> **Data excerpt**:
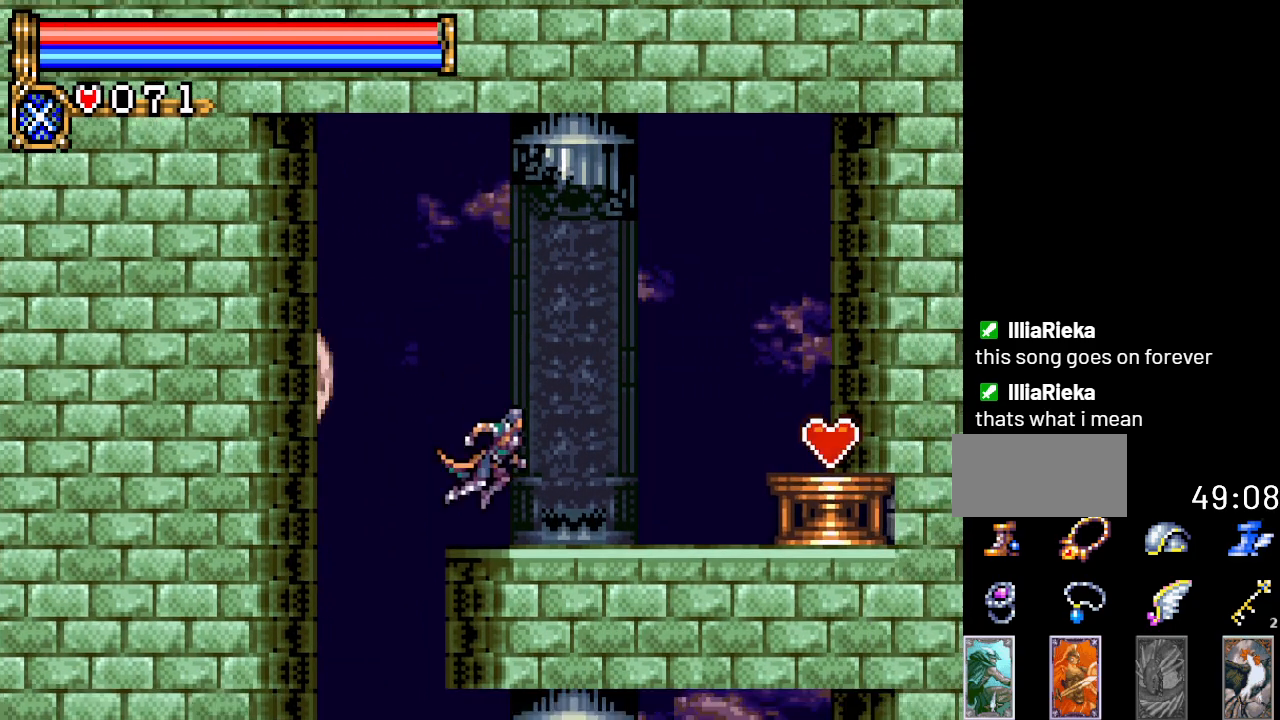
{"buttons": ["A"], "events": [[367, "A", "down"], [501, "DPAD_RIGHT", "up"]]}
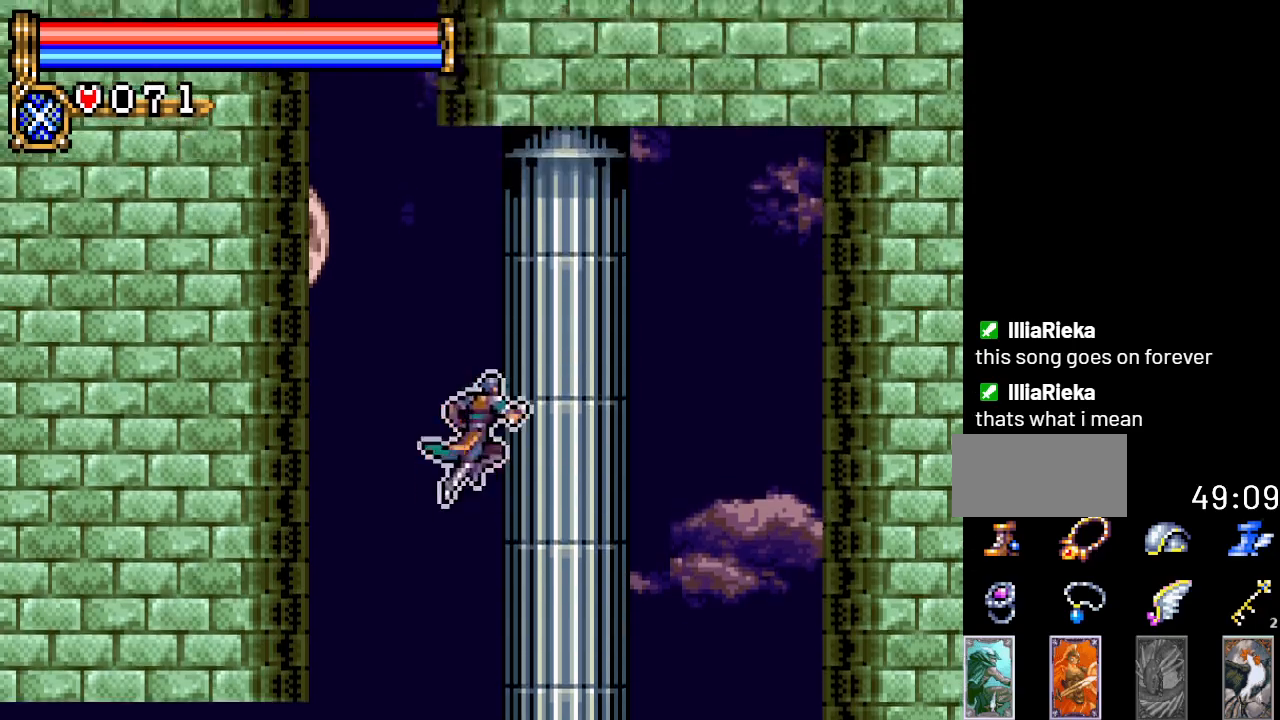
{"buttons": ["DPAD_UP"], "events": [[33, "DPAD_LEFT", "down"], [150, "A", "up"], [183, "DPAD_UP", "down"], [250, "DPAD_LEFT", "up"], [283, "R1", "down"], [400, "R1", "up"]]}
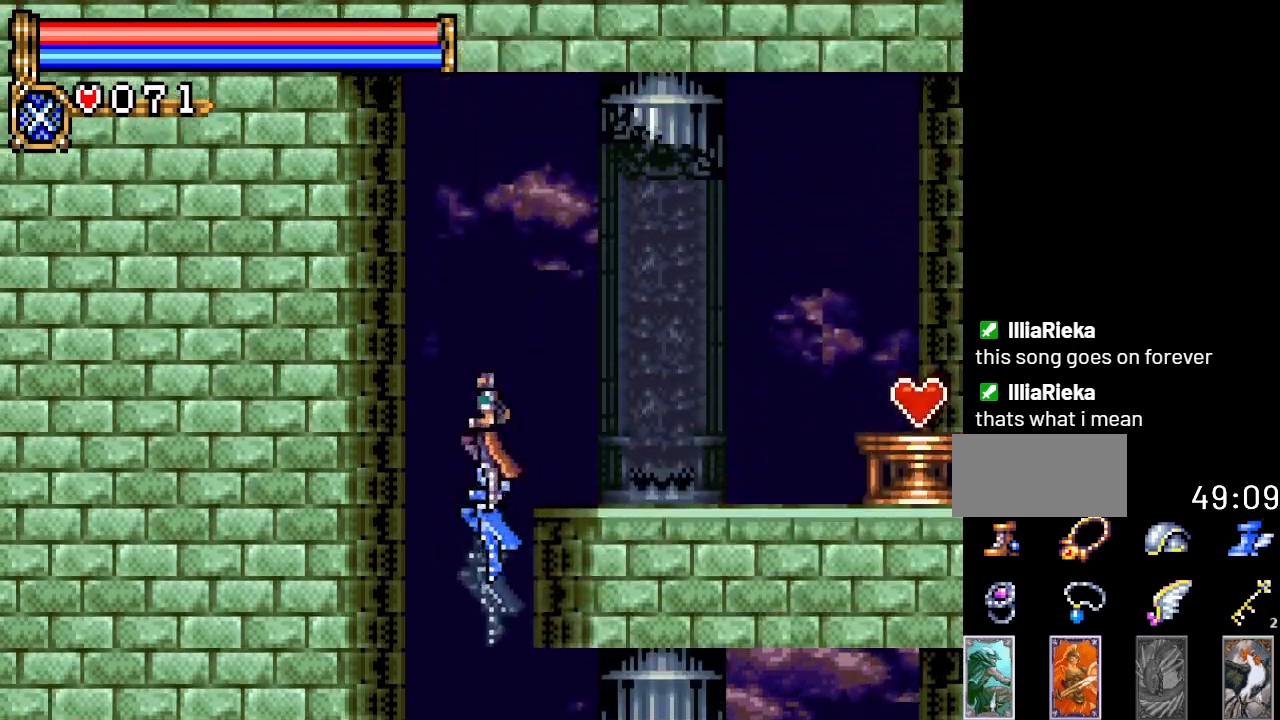
{"buttons": ["DPAD_RIGHT"], "events": [[34, "DPAD_RIGHT", "down"], [67, "DPAD_UP", "up"]]}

> **Task description**:
Only the pictures are to be dropped; return everything else in the listing exactly.

> **Task solution**:
{"buttons": ["A"], "events": [[367, "A", "down"], [501, "DPAD_RIGHT", "up"]]}
{"buttons": ["DPAD_UP"], "events": [[33, "DPAD_LEFT", "down"], [150, "A", "up"], [183, "DPAD_UP", "down"], [250, "DPAD_LEFT", "up"], [283, "R1", "down"], [400, "R1", "up"]]}
{"buttons": ["DPAD_RIGHT"], "events": [[34, "DPAD_RIGHT", "down"], [67, "DPAD_UP", "up"]]}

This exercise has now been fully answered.